Very recently I was involved in a project that required us to implement a search feature. The setup is quite simple, and generic:
1) An Administration Application - Responsible for authoring/creating products and its attributes.
2) A catalogue application that also powers the public facing website, which has details about products.
In this project, the product managers have been consolidating Product details in their respective areas for a while (a few years). We were tasked with retrofitting the search engine to use the data.
Seems simple enough ? Here are few points that I learnt from this task.
Data issues can exist at all level
Bad data isn’t just about wrong data types. Number stored as string, data-time woes combined with time zone complexities can be a data warehouse nightmare. Often, we had to add ad-hoc conditions to the data extraction logic.

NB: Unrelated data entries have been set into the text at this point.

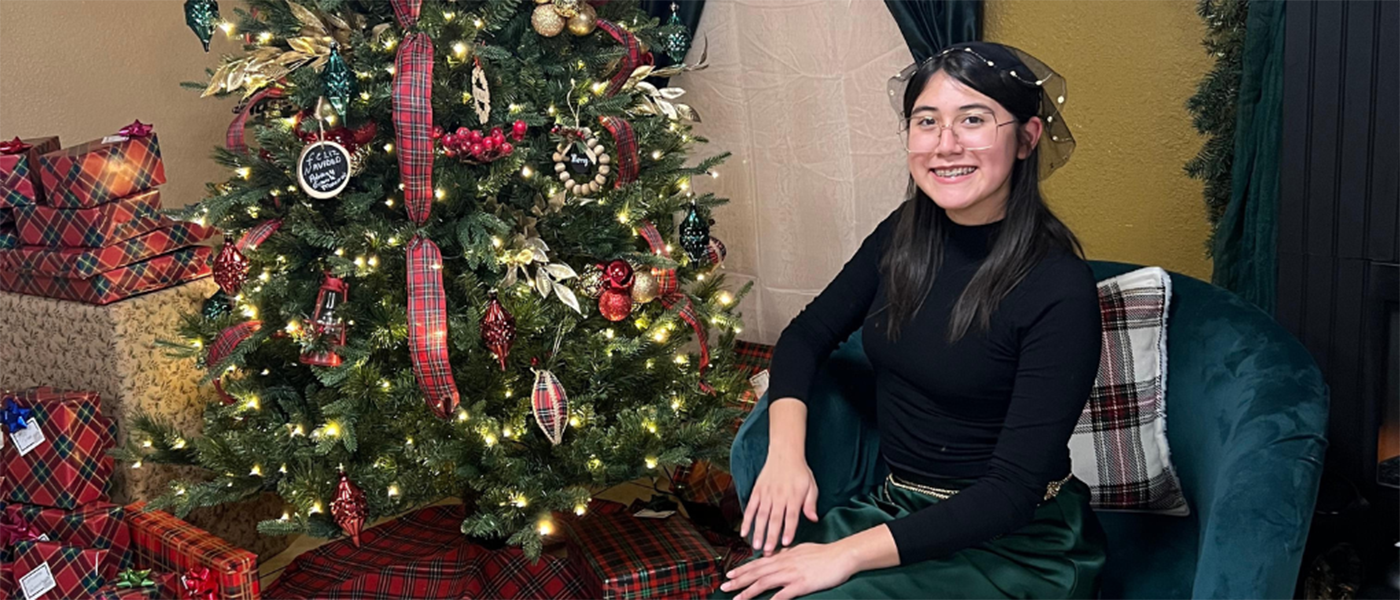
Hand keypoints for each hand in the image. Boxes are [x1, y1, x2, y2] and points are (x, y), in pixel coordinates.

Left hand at [719, 542, 854, 599]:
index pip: (758, 563)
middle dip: (739, 580)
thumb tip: (777, 554)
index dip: (743, 569)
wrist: (841, 555)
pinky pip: (783, 594)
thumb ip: (787, 553)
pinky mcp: (802, 584)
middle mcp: (784, 563)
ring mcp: (792, 573)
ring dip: (748, 591)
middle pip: (756, 573)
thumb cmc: (823, 553)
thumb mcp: (801, 549)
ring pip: (764, 583)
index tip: (730, 573)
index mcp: (783, 556)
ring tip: (736, 599)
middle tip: (724, 586)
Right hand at [741, 454, 817, 553]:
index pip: (791, 517)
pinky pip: (750, 508)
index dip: (788, 530)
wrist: (785, 454)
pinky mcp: (757, 492)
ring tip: (756, 546)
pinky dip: (746, 520)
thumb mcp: (811, 486)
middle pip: (774, 519)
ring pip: (761, 516)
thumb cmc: (800, 472)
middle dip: (771, 536)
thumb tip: (814, 519)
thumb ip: (811, 504)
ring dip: (758, 531)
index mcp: (793, 497)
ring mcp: (766, 495)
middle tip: (768, 551)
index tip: (785, 543)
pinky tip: (744, 532)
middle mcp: (779, 497)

Data integrity is another case, where legacy databases which have grown in an ad-hoc fashion, often as a result of silo-ed application development. This causes cross database lookup, often not protected by foreign keys and such.
With such atomic databases being out of sync, data is duplicated and not in it’s entirety. So de-duplication of data is one of the overheads.
Most data collection mechanisms involve manual entry. Mis-spelling, mis-tagging, mis-classification etc. can have catastrophic effect in the long run. The effect is magnified when dependencies on such data get added. Not only the entity itself is polluted, but it ends up affecting the entire chain.
Humans can be easily misguided, and lack of training can only make it worse. In some cases, excessive tagging is perceived as something that would boost up the product. Product managers have been religiously doing this. What they do not realize is too much data is noise, it is pollution.
Bad data can be caused due to bad design or poor data capture mechanism. Sometimes, bad data can be curated by manual tasks. Some other times, there are patterns of bad data, and some automated tasks can help clean it up. However, there is a good chance that the data is not cleaned up at all.
No matter what tool/technology one looks at (be it Search tools like SOLR, or other data-warehouse tools) , the bottleneck in getting the right Search (or any analytics) is going to be data quality. These tools are mature enough to be close to perfect, given the perfect dataset. So, whenever there is a mismatch in expected v/s actual behaviour, I would first look at the data. Most problems/bugs that I have faced implementing a Search is because of bad data.